» Document section:
--- start ---
Many people close to retirement are worried about their savings as the markets gyrate. NPR's Paul Brown reports investment advisers are urging people to make sure they have a plan to weather tough economic times.
 
Talk to numerous investment advisers and you'll get much the same message. Take care of the basics while making your assets grow. Dan Katy is financial planning director at financial services company TIAA-CREF. He recommends investing in annuities that earn interest unaffected by the ups and downs of financial markets.
 
"By doing that, I'm accumulating funds that could produce a steady lifetime income and create, we often call, a guaranteed income floor."
 
But Katy says with planning for that floor in place, part of a retirement investment portfolio should consist of stocks because overtime despite some sharp drops, they've proven to have the most appreciation potential. Paul Brown, NPR News.
 
And faced with the high unemployment rate, President Obama is making his latest public appeal for support of his jobs creation plan in Ohio this hour.
 
President Obama's nominee to lead the Council of Economic Adviser says the government could do more to fight high unemployment. NPR's Scott Horsley reports Alan Krueger, who was quizzed by members of the Senate Banking Committee.
 
Alan Krueger says the ideas in the president's jobs proposal, such as the payroll tax cut for employers, would help put more Americans back to work. Krueger, who's back at Princeton after stand in the Treasury Department, would play a role in shaping those policies if he's confirmed as one of president's top economic advisers.
 
"I don't think the president is satisfied with the pace of the recovery, and the reason why when he asked me to come back, I agreed, is because I think there're more things that we can do to strengthen the economy."
 
The top Republican on the committee voiced skepticism about the president's jobs proposal but said Krueger is likely to be confirmed. Scott Horsley, NPR News, Washington.
 
House Speaker John Boehner's trying to reassure concerned voters there is no threat of a government shutdown. He's (was) working to turn the tide of an unexpected outcome yesterday when fiscally conservative Republicans broke ranks with the party leadership and voted against a stopgap spending bill that they said didn't cut spending enough. A majority of Democrats also voted against the legislation.
 
Dow down 476 points.
 
This is NPR News.
--- end ---
» Recorded data:
--- start ---
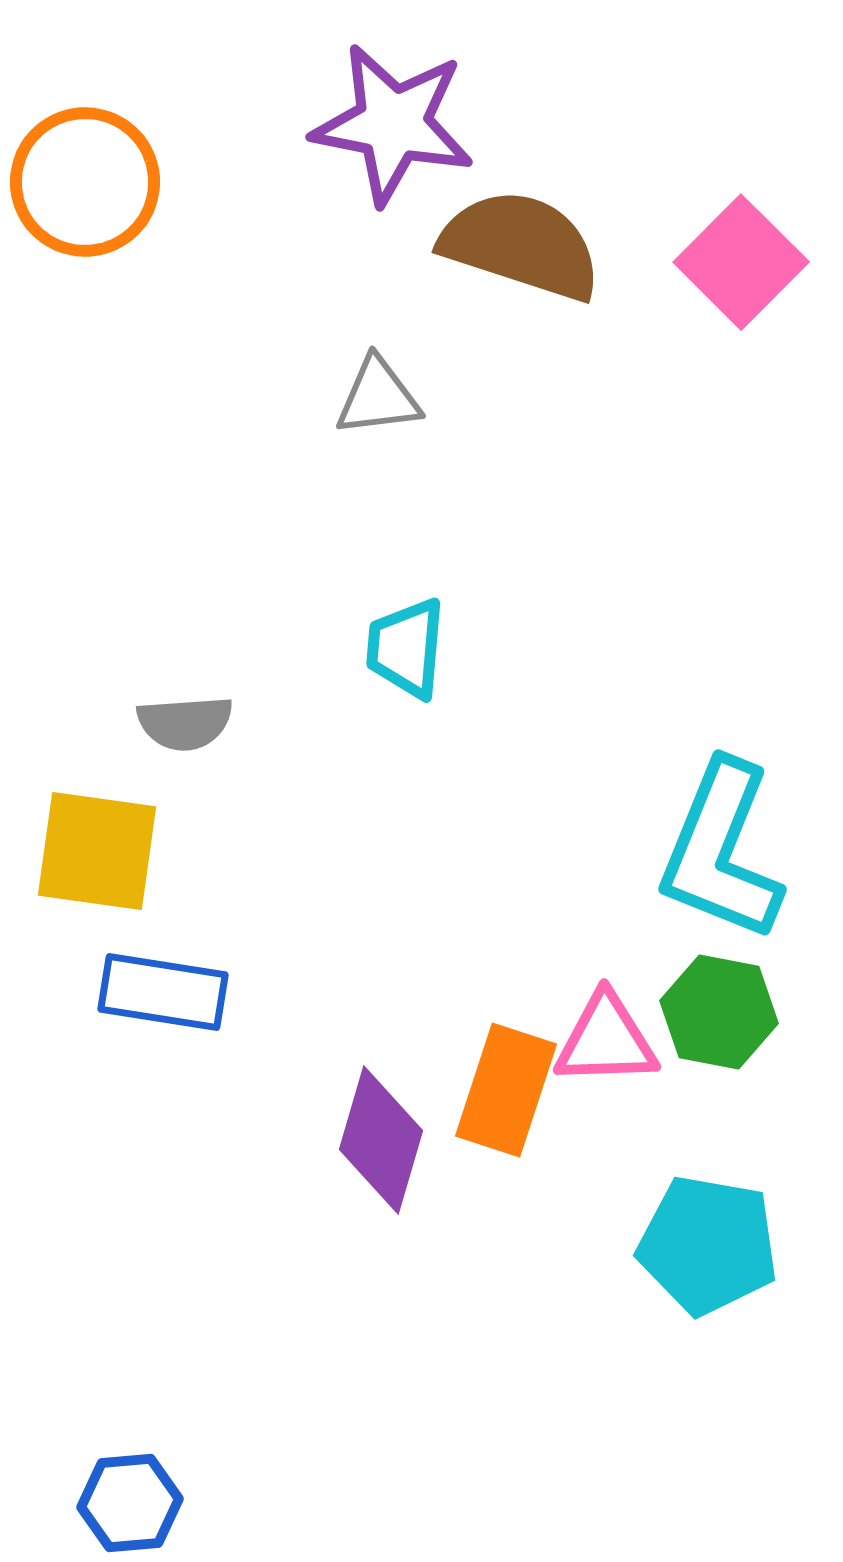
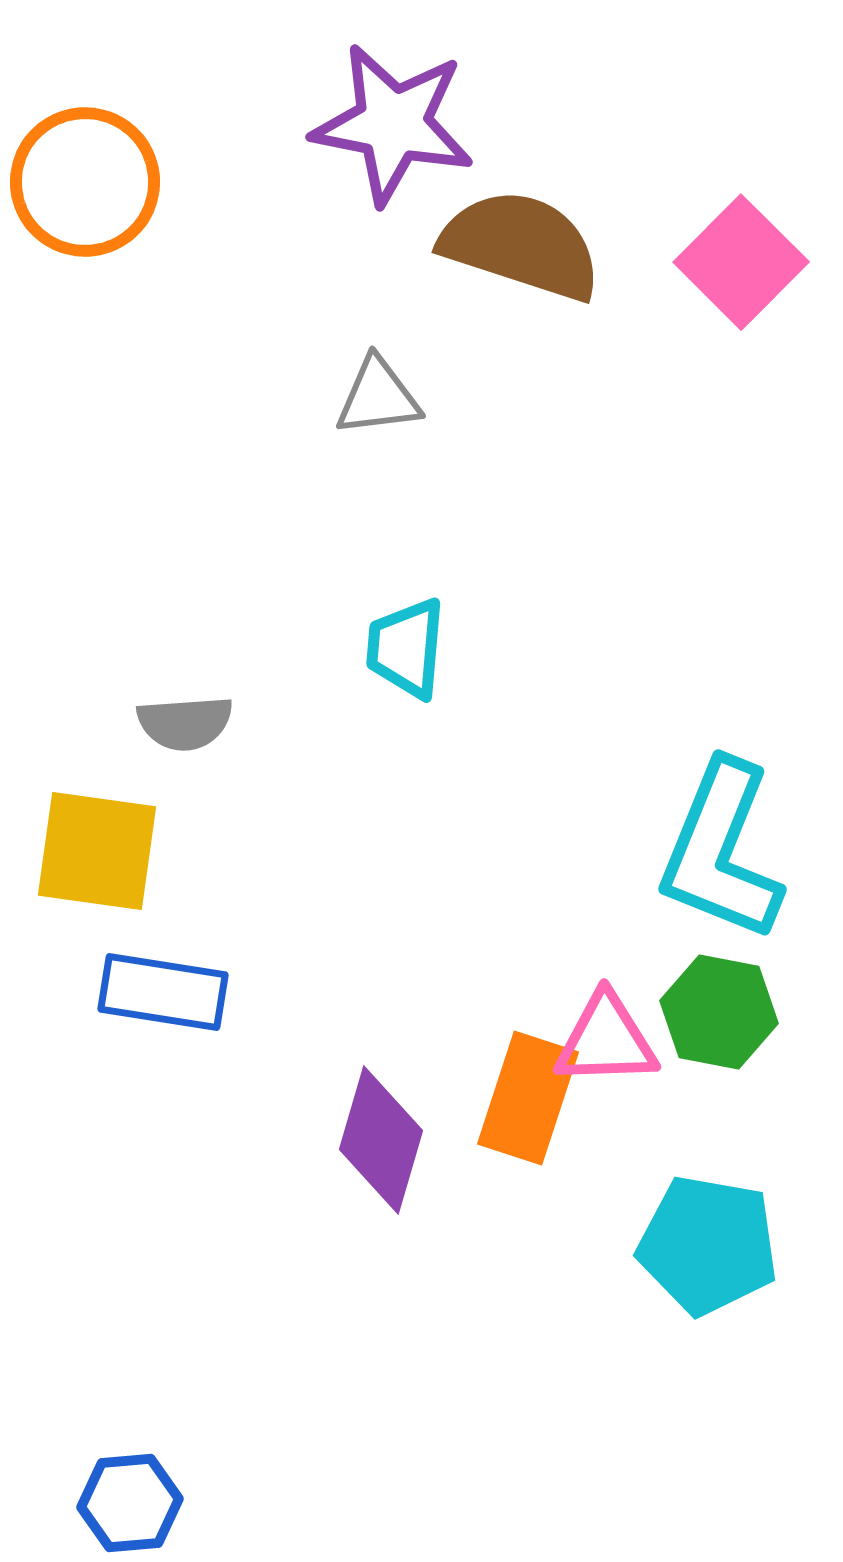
orange rectangle: moved 22 px right, 8 px down
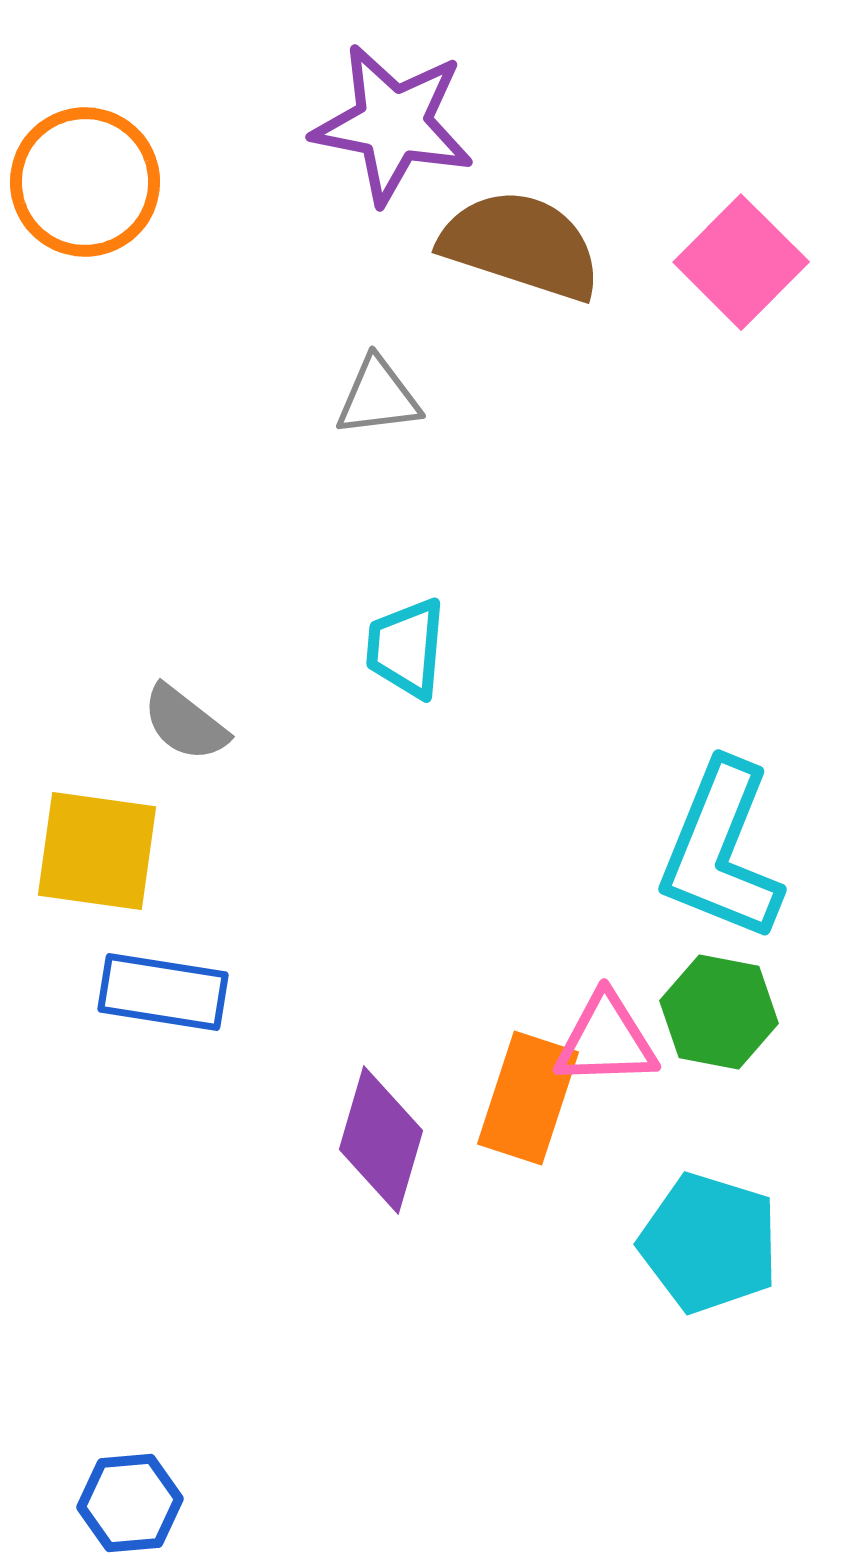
gray semicircle: rotated 42 degrees clockwise
cyan pentagon: moved 1 px right, 2 px up; rotated 7 degrees clockwise
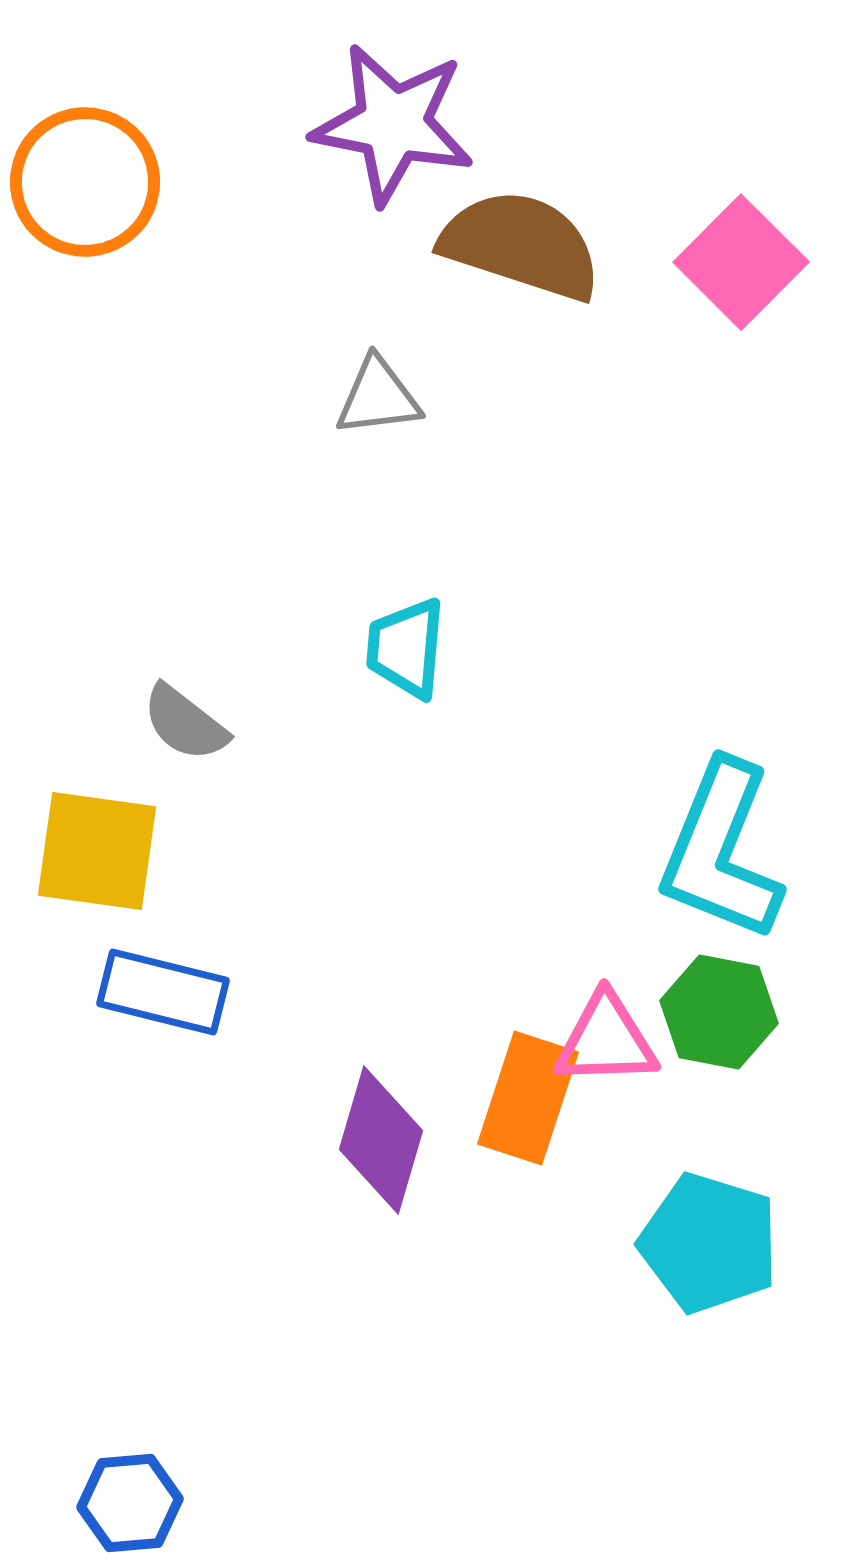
--- end ---
» Requirement 1: Name every person identified by name in the news transcript.
» Requirement 2: In the news transcript, which body's members quizzed Alan Krueger?

» Task answer 1: Paul Brown, Dan Katy, Obama, Scott Horsley, Alan Krueger, John Boehner

» Task answer 2: The Senate Banking Committee